[Dataset entries]
★ ★ ★ ★ ★

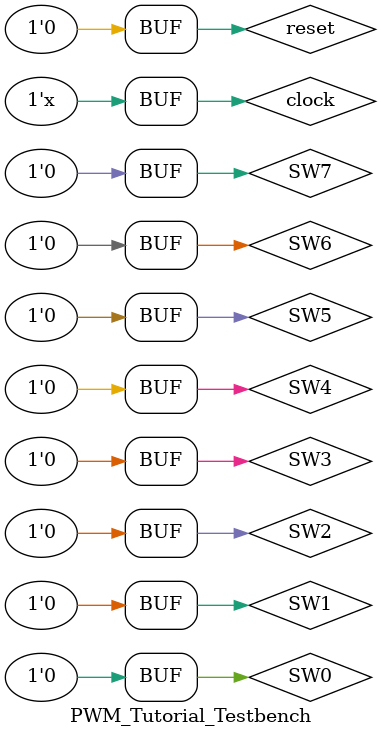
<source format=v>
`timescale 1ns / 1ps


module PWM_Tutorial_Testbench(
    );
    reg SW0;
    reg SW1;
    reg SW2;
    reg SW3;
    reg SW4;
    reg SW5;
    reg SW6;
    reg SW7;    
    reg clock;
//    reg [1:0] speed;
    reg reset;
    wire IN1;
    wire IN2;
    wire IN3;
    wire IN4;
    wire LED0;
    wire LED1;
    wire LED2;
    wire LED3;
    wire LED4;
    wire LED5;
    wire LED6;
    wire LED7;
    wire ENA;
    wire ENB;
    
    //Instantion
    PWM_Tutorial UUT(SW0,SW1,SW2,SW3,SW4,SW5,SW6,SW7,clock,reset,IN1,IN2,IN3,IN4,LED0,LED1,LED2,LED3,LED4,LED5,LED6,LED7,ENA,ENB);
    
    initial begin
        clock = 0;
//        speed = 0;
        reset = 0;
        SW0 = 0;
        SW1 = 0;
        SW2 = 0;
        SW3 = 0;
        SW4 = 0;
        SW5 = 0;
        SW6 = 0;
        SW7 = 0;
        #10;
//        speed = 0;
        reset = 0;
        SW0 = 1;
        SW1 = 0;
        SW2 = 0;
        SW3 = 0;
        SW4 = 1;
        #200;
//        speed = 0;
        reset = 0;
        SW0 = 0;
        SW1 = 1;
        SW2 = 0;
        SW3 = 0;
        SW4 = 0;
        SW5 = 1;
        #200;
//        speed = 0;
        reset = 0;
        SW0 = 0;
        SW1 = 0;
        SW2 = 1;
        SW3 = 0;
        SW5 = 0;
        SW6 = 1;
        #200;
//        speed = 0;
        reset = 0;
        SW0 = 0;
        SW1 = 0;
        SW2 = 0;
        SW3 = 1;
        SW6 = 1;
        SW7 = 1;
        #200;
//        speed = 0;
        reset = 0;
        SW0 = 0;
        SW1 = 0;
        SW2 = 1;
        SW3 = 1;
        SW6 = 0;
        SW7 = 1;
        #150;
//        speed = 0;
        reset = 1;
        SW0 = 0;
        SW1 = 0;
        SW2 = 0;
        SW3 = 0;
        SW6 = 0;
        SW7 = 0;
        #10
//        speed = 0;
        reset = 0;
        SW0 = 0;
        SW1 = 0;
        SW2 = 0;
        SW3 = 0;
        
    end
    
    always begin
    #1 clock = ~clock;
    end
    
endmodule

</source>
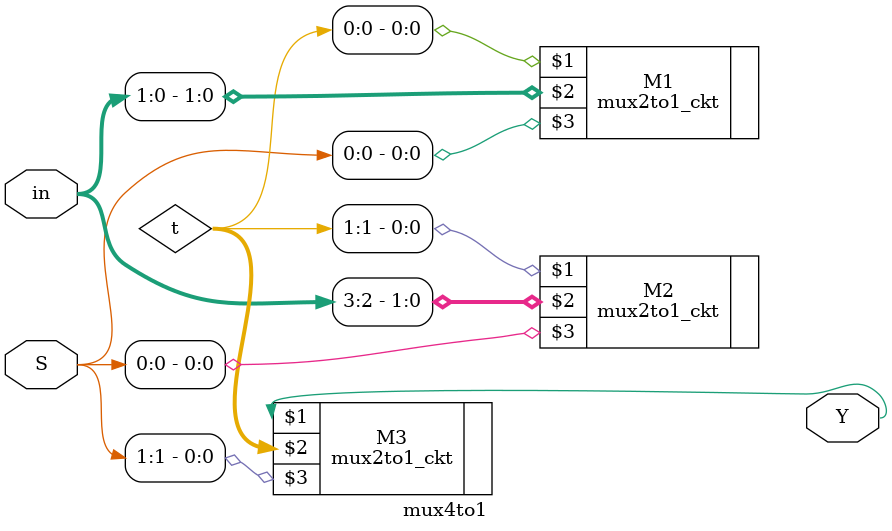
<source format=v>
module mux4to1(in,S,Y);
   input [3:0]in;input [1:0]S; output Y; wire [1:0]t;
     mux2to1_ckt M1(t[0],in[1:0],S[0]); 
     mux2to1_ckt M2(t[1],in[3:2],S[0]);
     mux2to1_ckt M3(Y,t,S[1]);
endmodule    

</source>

★ ★ ★ ★ ★

-- REQUIRED ACTION --
Please retype the data exactly as it appears, but without any of its pictures.

-- EXPECTED OUTPUT --
<source format=v>
`timescale 1ns / 1ps


module PWM_Tutorial_Testbench(
    );
    reg SW0;
    reg SW1;
    reg SW2;
    reg SW3;
    reg SW4;
    reg SW5;
    reg SW6;
    reg SW7;    
    reg clock;
//    reg [1:0] speed;
    reg reset;
    wire IN1;
    wire IN2;
    wire IN3;
    wire IN4;
    wire LED0;
    wire LED1;
    wire LED2;
    wire LED3;
    wire LED4;
    wire LED5;
    wire LED6;
    wire LED7;
    wire ENA;
    wire ENB;
    
    //Instantion
    PWM_Tutorial UUT(SW0,SW1,SW2,SW3,SW4,SW5,SW6,SW7,clock,reset,IN1,IN2,IN3,IN4,LED0,LED1,LED2,LED3,LED4,LED5,LED6,LED7,ENA,ENB);
    
    initial begin
        clock = 0;
//        speed = 0;
        reset = 0;
        SW0 = 0;
        SW1 = 0;
        SW2 = 0;
        SW3 = 0;
        SW4 = 0;
        SW5 = 0;
        SW6 = 0;
        SW7 = 0;
        #10;
//        speed = 0;
        reset = 0;
        SW0 = 1;
        SW1 = 0;
        SW2 = 0;
        SW3 = 0;
        SW4 = 1;
        #200;
//        speed = 0;
        reset = 0;
        SW0 = 0;
        SW1 = 1;
        SW2 = 0;
        SW3 = 0;
        SW4 = 0;
        SW5 = 1;
        #200;
//        speed = 0;
        reset = 0;
        SW0 = 0;
        SW1 = 0;
        SW2 = 1;
        SW3 = 0;
        SW5 = 0;
        SW6 = 1;
        #200;
//        speed = 0;
        reset = 0;
        SW0 = 0;
        SW1 = 0;
        SW2 = 0;
        SW3 = 1;
        SW6 = 1;
        SW7 = 1;
        #200;
//        speed = 0;
        reset = 0;
        SW0 = 0;
        SW1 = 0;
        SW2 = 1;
        SW3 = 1;
        SW6 = 0;
        SW7 = 1;
        #150;
//        speed = 0;
        reset = 1;
        SW0 = 0;
        SW1 = 0;
        SW2 = 0;
        SW3 = 0;
        SW6 = 0;
        SW7 = 0;
        #10
//        speed = 0;
        reset = 0;
        SW0 = 0;
        SW1 = 0;
        SW2 = 0;
        SW3 = 0;
        
    end
    
    always begin
    #1 clock = ~clock;
    end
    
endmodule

</source>
<source format=v>
module mux4to1(in,S,Y);
   input [3:0]in;input [1:0]S; output Y; wire [1:0]t;
     mux2to1_ckt M1(t[0],in[1:0],S[0]); 
     mux2to1_ckt M2(t[1],in[3:2],S[0]);
     mux2to1_ckt M3(Y,t,S[1]);
endmodule    

</source>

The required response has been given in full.